A história inspiradora do livro Malala, a menina que queria ir a escola, da jornalista Adriana Carranca, foi trabalhada em sala de aula com os alunos das turmas do 7º e 9º anos da FAT – Faculdade e Escola de Tapejara. A professora de português, Vanderlusa Zanandrea, propôs que após a leitura da obra, os alunos escrevessem uma carta a Malala.

Os estudantes da FAT conheceram e reconheceram a história de Malala, em que ela com a coragem e empoderamento,  mostra que criança tem voz sim ao defender a educação feminina. Com tudo isso, eles escreveram cartas cheias de empoderamento e em defesa da igualdade e valorização feminina.  
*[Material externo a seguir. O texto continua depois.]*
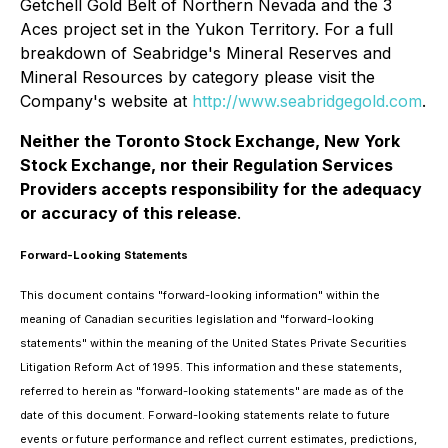
Getchell Gold Belt of Northern Nevada and the 3
Aces project set in the Yukon Territory. For a full
breakdown of Seabridge's Mineral Reserves and
Mineral Resources by category please visit the
Company's website at
http://www.seabridgegold.com
.
Neither the Toronto Stock Exchange, New York
Stock Exchange, nor their Regulation Services
Providers accepts responsibility for the adequacy
or accuracy of this release
.
Forward-Looking Statements
This document contains "forward-looking information" within the
meaning of Canadian securities legislation and "forward-looking
statements" within the meaning of the United States Private Securities
Litigation Reform Act of 1995. This information and these statements,
referred to herein as "forward-looking statements" are made as of the
date of this document. Forward-looking statements relate to future
events or future performance and reflect current estimates, predictions,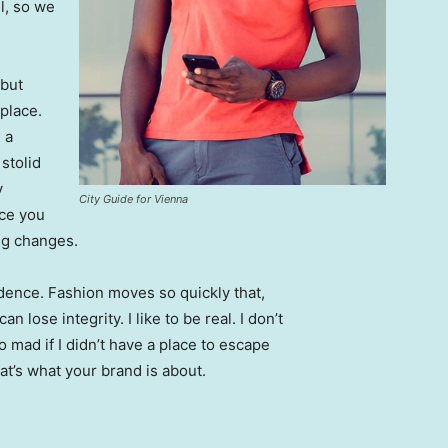
l, so we
 but
 place.
 a
 stolid
y
City Guide for Vienna
nce you
ing changes.
ence. Fashion moves so quickly that,
 lose integrity. I like to be real. I don’t
go mad if I didn’t have a place to escape
hat’s what your brand is about.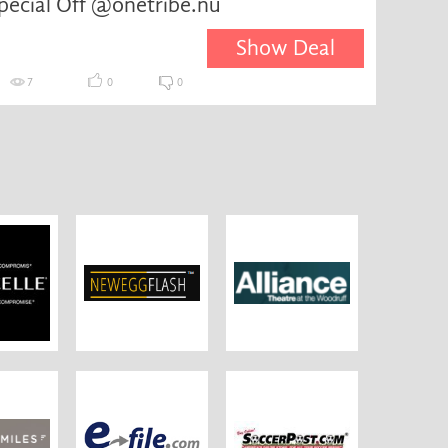
pecial Off @onetribe.nu
Show Deal
7
0
0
Muito orgulho desses estudantes!

 

História de Malala

A história da adolescente paquistanesa Malala Yousafzai se tornou famosa no mundo todo, pela coragem e empoderamento ao mostrar que criança tem voz sim e defender a educação feminina. Quando o grupo extremista Talibã tomou controle do vale do Swat, Paquistão, cidade aonde nasceu Malala, e começou impor regras, como proibir a música e a dança, baniram as mulheres das ruas e determinaram que somente os meninos poderiam estudar.  Malala que foi ensinada desde pequena a defender aquilo em que acreditava começou a lutar pelo direito de continuar estudando. Ela fez das palavras sua arma. Ao levantar a voz pelos direitos igualitários que a  educação deve ser acessível para meninas e meninos, ela quase pagou com a vida.  Em 9 de outubro de 2012, aos 14 anos, Malala foi baleada por membros do Talibã. Malala foi atingida na cabeça por um tiro à queima-roupa dentro do ônibus no qual voltava da escola. Poucos acreditaram que ela sobreviveria.

A recuperação milagrosa de Malala a levou em uma viagem extraordinária de um vale remoto no norte do Paquistão para as salas das Nações Unidas em Nova York. Aos dezesseis anos, ela se tornou um símbolo global de protesto pacífico e a candidata mais jovem da história a receber o Prêmio Nobel da Paz.

Ela apresenta às crianças a história real dessa menina que é um grande exemplo de como uma pessoa e um sonho podem mudar o mundo.